Techno Me is a solo art exhibition comprising of an interactive video installation, an interactive digital application, and a series of short video artworks.
At its core, the exhibition poses a deceptively simple question: Who am I? But the twist lies in how this question unfolds in a world saturated with projected images, digital soundscapes, and mediated gestures. Rather than offering answers or taking a definitive stance for or against technology, Techno Me reflects on the evolving relationship between humans and technology, across communication, perception, intimacy, and artistic experimentation. This exhibition took place at Makan House, Amman, Jordan.
[Me/City]
An interactive video installation that reveals the collective impact of technology in urban life. Using a live CCTV feed to track visitor movement in the gallery, the work removes the possibility of passive viewing — implicating each person in the surveillance loop and challenging their sense of agency.
[Me/We]
An interactive computer application that explores self-perception and the projection of identity.

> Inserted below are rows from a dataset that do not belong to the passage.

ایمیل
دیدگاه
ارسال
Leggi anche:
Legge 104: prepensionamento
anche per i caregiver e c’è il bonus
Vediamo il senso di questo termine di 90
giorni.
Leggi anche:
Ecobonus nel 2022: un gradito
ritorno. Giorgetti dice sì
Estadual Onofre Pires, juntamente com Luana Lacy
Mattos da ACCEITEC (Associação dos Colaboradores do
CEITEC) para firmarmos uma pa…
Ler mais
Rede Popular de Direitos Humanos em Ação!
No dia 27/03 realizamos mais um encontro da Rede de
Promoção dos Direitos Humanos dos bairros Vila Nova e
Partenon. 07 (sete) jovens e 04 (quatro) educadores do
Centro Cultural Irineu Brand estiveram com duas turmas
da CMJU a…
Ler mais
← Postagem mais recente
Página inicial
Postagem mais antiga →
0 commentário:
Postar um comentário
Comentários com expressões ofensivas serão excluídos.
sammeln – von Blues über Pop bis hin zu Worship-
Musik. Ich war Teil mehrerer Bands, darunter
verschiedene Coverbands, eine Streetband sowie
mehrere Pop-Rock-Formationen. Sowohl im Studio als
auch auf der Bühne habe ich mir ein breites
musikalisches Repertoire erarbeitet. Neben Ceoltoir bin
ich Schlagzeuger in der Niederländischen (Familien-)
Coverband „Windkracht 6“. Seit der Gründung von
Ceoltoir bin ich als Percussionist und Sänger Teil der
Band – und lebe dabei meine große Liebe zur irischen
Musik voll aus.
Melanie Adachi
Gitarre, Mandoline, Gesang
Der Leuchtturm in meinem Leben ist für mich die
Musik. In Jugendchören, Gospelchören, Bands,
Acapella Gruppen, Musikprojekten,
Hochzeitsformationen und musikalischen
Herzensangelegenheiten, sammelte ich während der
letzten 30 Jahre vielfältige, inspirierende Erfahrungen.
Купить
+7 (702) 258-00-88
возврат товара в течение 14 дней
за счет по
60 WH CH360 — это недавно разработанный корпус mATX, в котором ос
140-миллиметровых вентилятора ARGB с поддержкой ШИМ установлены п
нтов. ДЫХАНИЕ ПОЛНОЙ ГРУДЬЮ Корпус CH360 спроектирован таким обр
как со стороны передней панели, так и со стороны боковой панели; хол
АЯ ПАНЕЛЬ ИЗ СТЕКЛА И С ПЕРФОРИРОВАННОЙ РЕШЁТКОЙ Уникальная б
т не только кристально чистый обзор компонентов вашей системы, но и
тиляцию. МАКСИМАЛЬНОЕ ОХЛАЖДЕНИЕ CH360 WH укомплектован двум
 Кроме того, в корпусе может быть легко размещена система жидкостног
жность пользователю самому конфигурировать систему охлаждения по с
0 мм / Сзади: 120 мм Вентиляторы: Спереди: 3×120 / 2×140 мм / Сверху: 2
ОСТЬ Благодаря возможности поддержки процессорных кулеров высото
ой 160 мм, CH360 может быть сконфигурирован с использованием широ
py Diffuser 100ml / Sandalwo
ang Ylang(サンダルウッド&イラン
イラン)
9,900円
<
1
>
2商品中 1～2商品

Viewers encounter overlapping images of themselves and others, disrupted by audio fragments of mismatched pronouns — feminine/masculine, first/second/third person, singular/plural. The dissonance between what is seen and heard invites a deeper reckoning with the ways we are represented and misrepresented.
Video Art Series
A sequence of short video pieces — me talk, me love, me reflect, me touch, me face, me win, me paint — each focusing on a facet of how technology permeates physical, emotional, and psychological awareness. These works draw attention to the quiet but persistent ways technology shapes daily experience, intimacy, language, and memory.